The effect of school shootings on student performance

If you’re looking for an economics of violence paper that uses a differences-in-differences strategy, look no further! Here is the abstract:

We analyze how fatal shootings in high schools affect schools and students using data from shooting databases, school report cards, and the Common Core of Data. We examine schools’ test scores, enrollment, number of teachers, graduation, attendance, and suspension rates at schools that experienced a shooting, employing a difference-in-differences strategy that uses other high schools in the same district as the comparison group. Our findings suggest that homicidal shootings significantly decrease the enrollment of students in Grade 9 and test scores in math and English standardized tests. Using student-level data from California, we confirm that shootings lower test results for students who remain enrolled.

Female rulers and violence

Are female rulers more or less violent than male ones? This is what NYU researchers Oeindrilla Dube and S.P. Harish try to answer in their paper, “Queens.”

Female leadership is often endogenous, so Dube and Harish examine data from 15th-20th century European monarchs. Hereditary succession means that women are more likely to attain power when kings lack a male heir, or have a sister. Using this as an instrument, the authors find that queens participate in more interstate conflict, without experiencing more internal conflict.

The Scramble for Africa’s effect on political violence

In 1884, German Chancellor Otto von Bismarck organized the Berlin Conference, inviting representatives from a number of European nations to decide how Africa should be colonized. The Conference was the peak of ‘The Scramble for Africa’ among European nations. After rounds of bargaining, these European states decided how to partition Africa amongst themselves. A lot of the division was arbitrary, since the Conference’s delegates had no knowledge of the African continent, aside from its landmass and water bodies.

Economists Stelios Michalopoulos and Elias Papaioannou use African borders’ arbitrary distribution as a quasi-natural experiment to study the Scramble’s effect on political violence. The borders’ essentially random assignment means that they often cut through pre-colonial tribal and ethnic homelands – for example, the Yoruba people were split between Nigeria and Benin-Dahomey. Michaloupolos and Papioannou find that countries with more ethnic partitioning experience more violence today.

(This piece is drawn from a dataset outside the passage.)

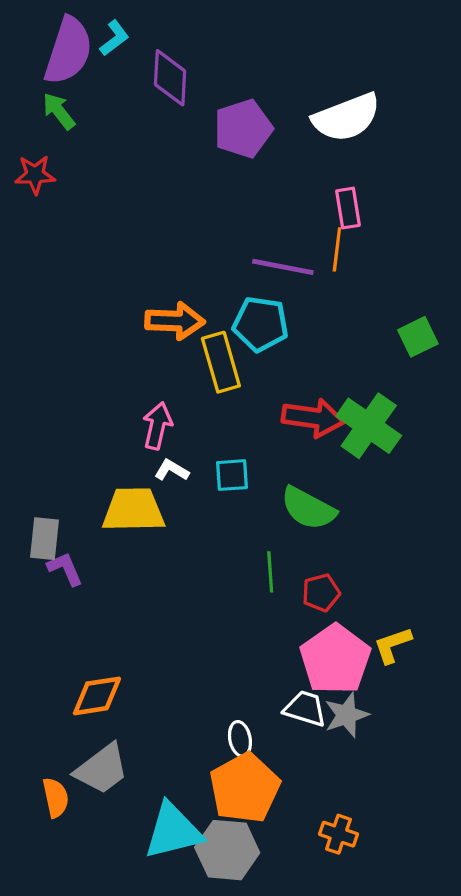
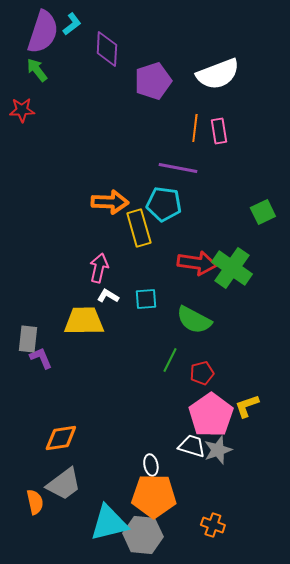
orange line: (337, 249) -> (195, 128), moved
green line: (270, 572) -> (170, 360), turned 30
orange pentagon: (245, 788) -> (154, 496), turned 30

This is an amazing paper, and I highly recommend it. Here is a video of Stelios Michaloupolos presenting it:

Can social welfare programs reduce suicides?

Yes, according to my research with Christopher Roth, my University of Oxford colleague. Our working paper is here.

We use two strategies to identify causality – which my students know I prioritize in micro-empirical research.

First, we use a randomized experiment. The Indonesian government randomly selected 180 sub-districts, the treatment group, to receive a cash transfer, and another 180 sub-districts, the control group, to receive no cash.

The cash transfer program, Program Keluarga Harapan (PKH), targets very poor Indonesians, and provides about 12 percent of their income.

We find that PKH reduces suicides by about 15 percent.

Second, we use a differences-in-differences approach with the PKH’s subsequent roll-out over all of Indonesia. The results are very similar.

This offers causal evidence that social welfare programs can reduce suicides and improve mental health in developing countries.